Sunday, May 01, 2005

Dawkins, God's Epidemiologist

Richard Dawkins has just given a long interview to Salon where he discusses his recent book "The Ancestor's Tale" and gives a taste for his forthcoming "The God Delusion". As usual it is a pleasure to read. Here are a few juicy bits:

You won't find any opposition to the idea of evolution among sophisticated, educated theologians. It comes from an exceedingly retarded, primitive version of religion, which unfortunately is at present undergoing an epidemic in the United States. Not in Europe, not in Britain, but in the United States. [...]
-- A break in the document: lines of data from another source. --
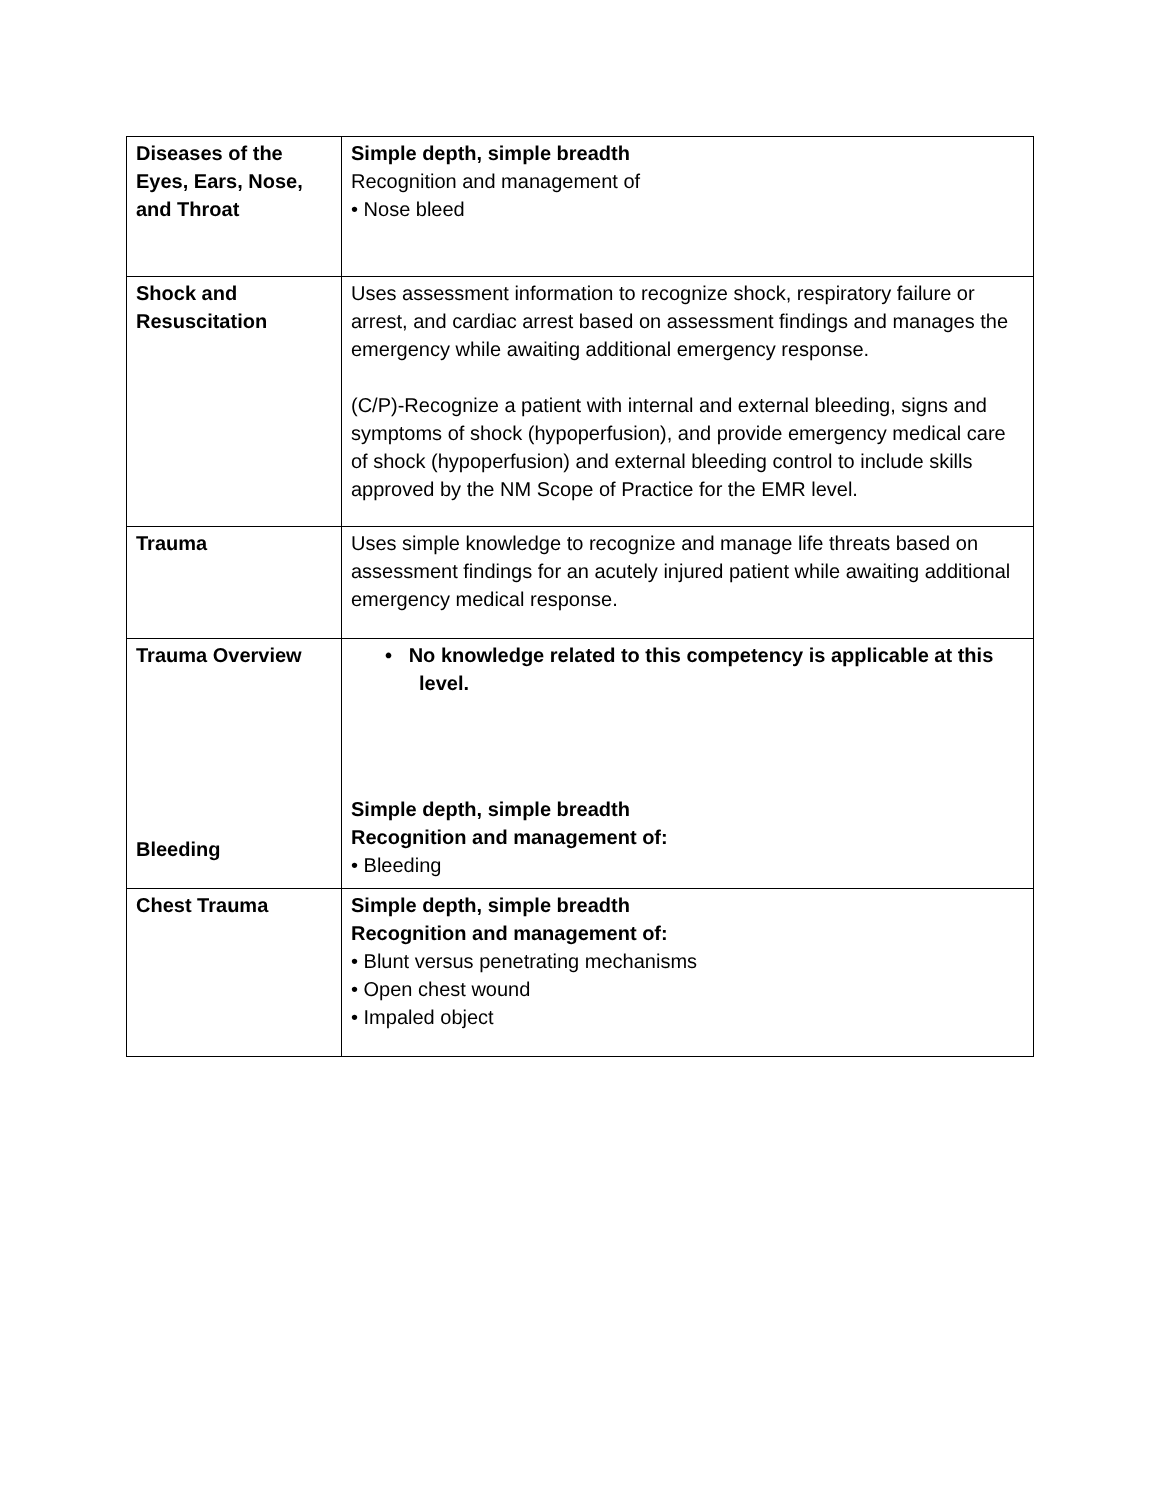| Diseases of the Eyes, Ears, Nose, and Throat | Simple depth, simple breadth Recognition and management of • Nose bleed |
| Shock and Resuscitation | Uses assessment information to recognize shock, respiratory failure or arrest, and cardiac arrest based on assessment findings and manages the emergency while awaiting additional emergency response. (C/P)-Recognize a patient with internal and external bleeding, signs and symptoms of shock (hypoperfusion), and provide emergency medical care of shock (hypoperfusion) and external bleeding control to include skills approved by the NM Scope of Practice for the EMR level. |
| Trauma | Uses simple knowledge to recognize and manage life threats based on assessment findings for an acutely injured patient while awaiting additional emergency medical response. |
| Trauma Overview Bleeding | • No knowledge related to this competency is applicable at this level. Simple depth, simple breadth Recognition and management of: • Bleeding |
| Chest Trauma | Simple depth, simple breadth Recognition and management of: • Blunt versus penetrating mechanisms • Open chest wound • Impaled object |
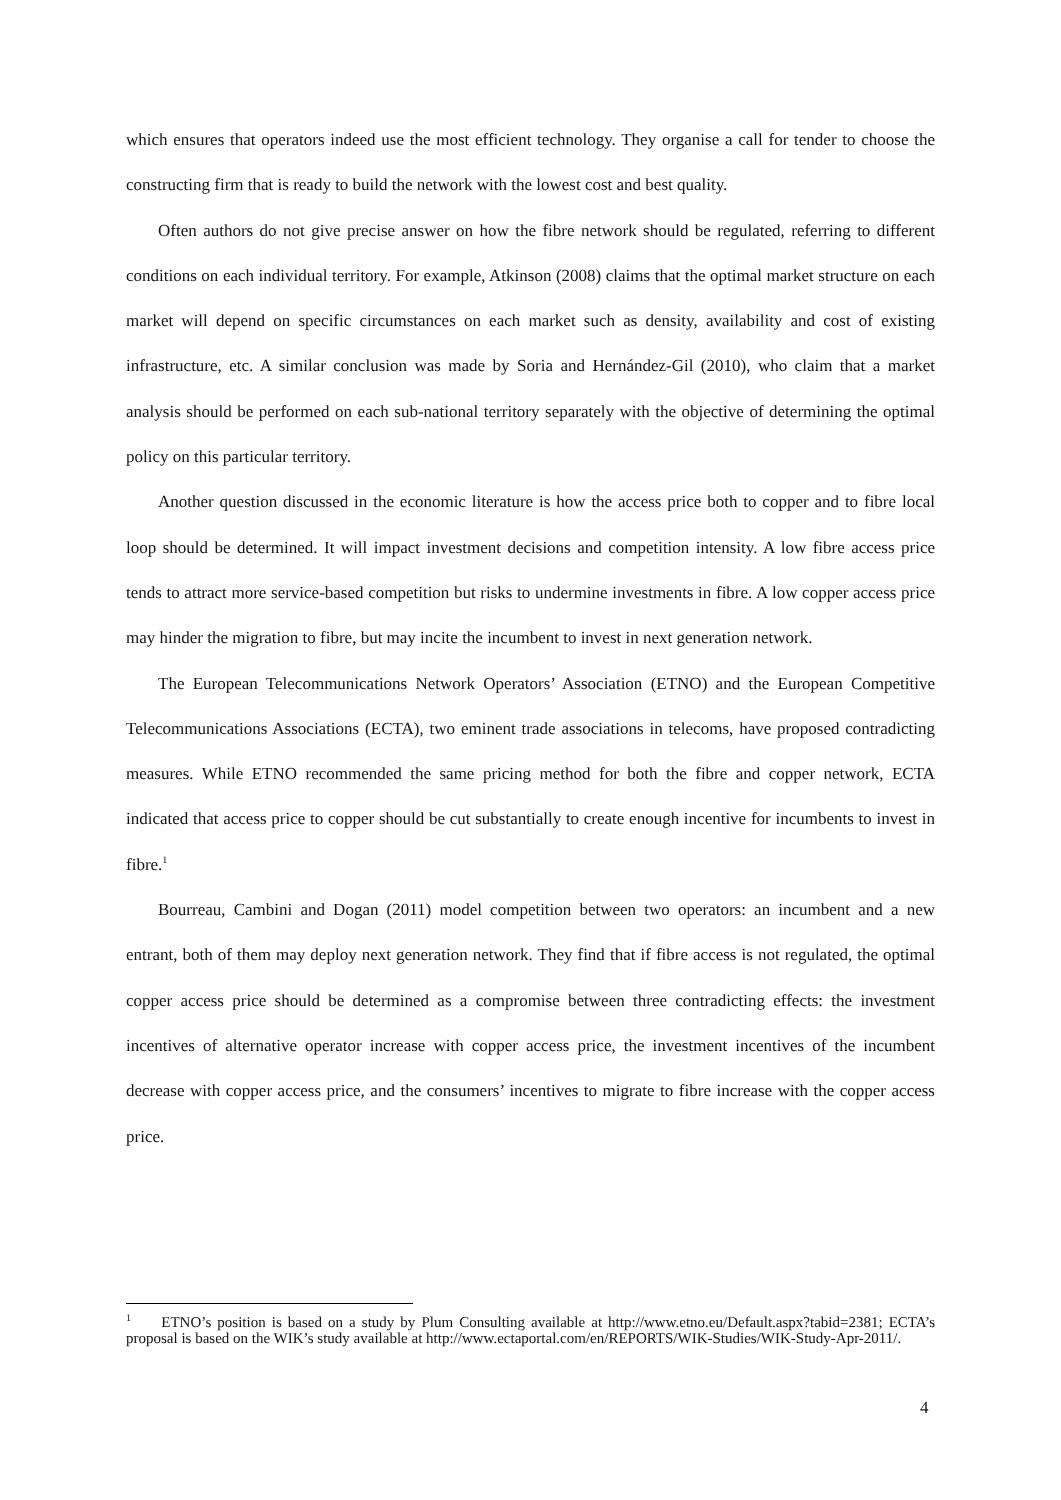which ensures that operators indeed use the most efficient technology. They organise a call for tender to choose the constructing firm that is ready to build the network with the lowest cost and best quality.
Often authors do not give precise answer on how the fibre network should be regulated, referring to different conditions on each individual territory. For example, Atkinson (2008) claims that the optimal market structure on each market will depend on specific circumstances on each market such as density, availability and cost of existing infrastructure, etc. A similar conclusion was made by Soria and Hernández-Gil (2010), who claim that a market analysis should be performed on each sub-national territory separately with the objective of determining the optimal policy on this particular territory.
Another question discussed in the economic literature is how the access price both to copper and to fibre local loop should be determined. It will impact investment decisions and competition intensity. A low fibre access price tends to attract more service-based competition but risks to undermine investments in fibre. A low copper access price may hinder the migration to fibre, but may incite the incumbent to invest in next generation network.
The European Telecommunications Network Operators’ Association (ETNO) and the European Competitive Telecommunications Associations (ECTA), two eminent trade associations in telecoms, have proposed contradicting measures. While ETNO recommended the same pricing method for both the fibre and copper network, ECTA indicated that access price to copper should be cut substantially to create enough incentive for incumbents to invest in fibre.<sup>1</sup>
Bourreau, Cambini and Dogan (2011) model competition between two operators: an incumbent and a new entrant, both of them may deploy next generation network. They find that if fibre access is not regulated, the optimal copper access price should be determined as a compromise between three contradicting effects: the investment incentives of alternative operator increase with copper access price, the investment incentives of the incumbent decrease with copper access price, and the consumers’ incentives to migrate to fibre increase with the copper access price.
<sup>1</sup> ETNO’s position is based on a study by Plum Consulting available at http://www.etno.eu/Default.aspx?tabid=2381; ECTA’s proposal is based on the WIK’s study available at http://www.ectaportal.com/en/REPORTS/WIK-Studies/WIK-Study-Apr-2011/.
4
A delusion is something that people believe in despite a total lack of evidence. Religion is scarcely distinguishable from childhood delusions like the "imaginary friend" and the bogeyman under the bed. Unfortunately, the God delusion possesses adults, and not just a minority of unfortunates in an asylum. [...]

A delusion that encourages belief where there is no evidence is asking for trouble. Disagreements between incompatible beliefs cannot be settled by reasoned argument because reasoned argument is drummed out of those trained in religion from the cradle. Instead, disagreements are settled by other means which, in extreme cases, inevitably become violent. Scientists disagree among themselves but they never fight over their disagreements. They argue about evidence or go out and seek new evidence. Much the same is true of philosophers, historians and literary critics. [...]

[How would we be better off without religion?] We'd all be freed to concentrate on the only life we are ever going to have. We'd be free to exult in the privilege -- the remarkable good fortune -- that each one of us enjoys through having been being born. An astronomically overwhelming majority of the people who could be born never will be. You are one of the tiny minority whose number came up. Be thankful that you have a life, and forsake your vain and presumptuous desire for a second one. The world would be a better place if we all had this positive attitude to life. It would also be a better place if morality was all about doing good to others and refraining from hurting them, rather than religion's morbid obsession with private sin and the evils of sexual enjoyment.

Apart from being the creationist movement's public enemy #1, Dawkins also has the dubious distinction of being largely responsible for my having dedicated my professional career to evolutionary biology. For some of my generation it was David Attenborough's "Life on Earth" documentary; Dawkins' "The Selfish Gene" (immediately followed by "The Blind Watchmaker") did it for me. The following year I began studying Biology at the University of Lisbon.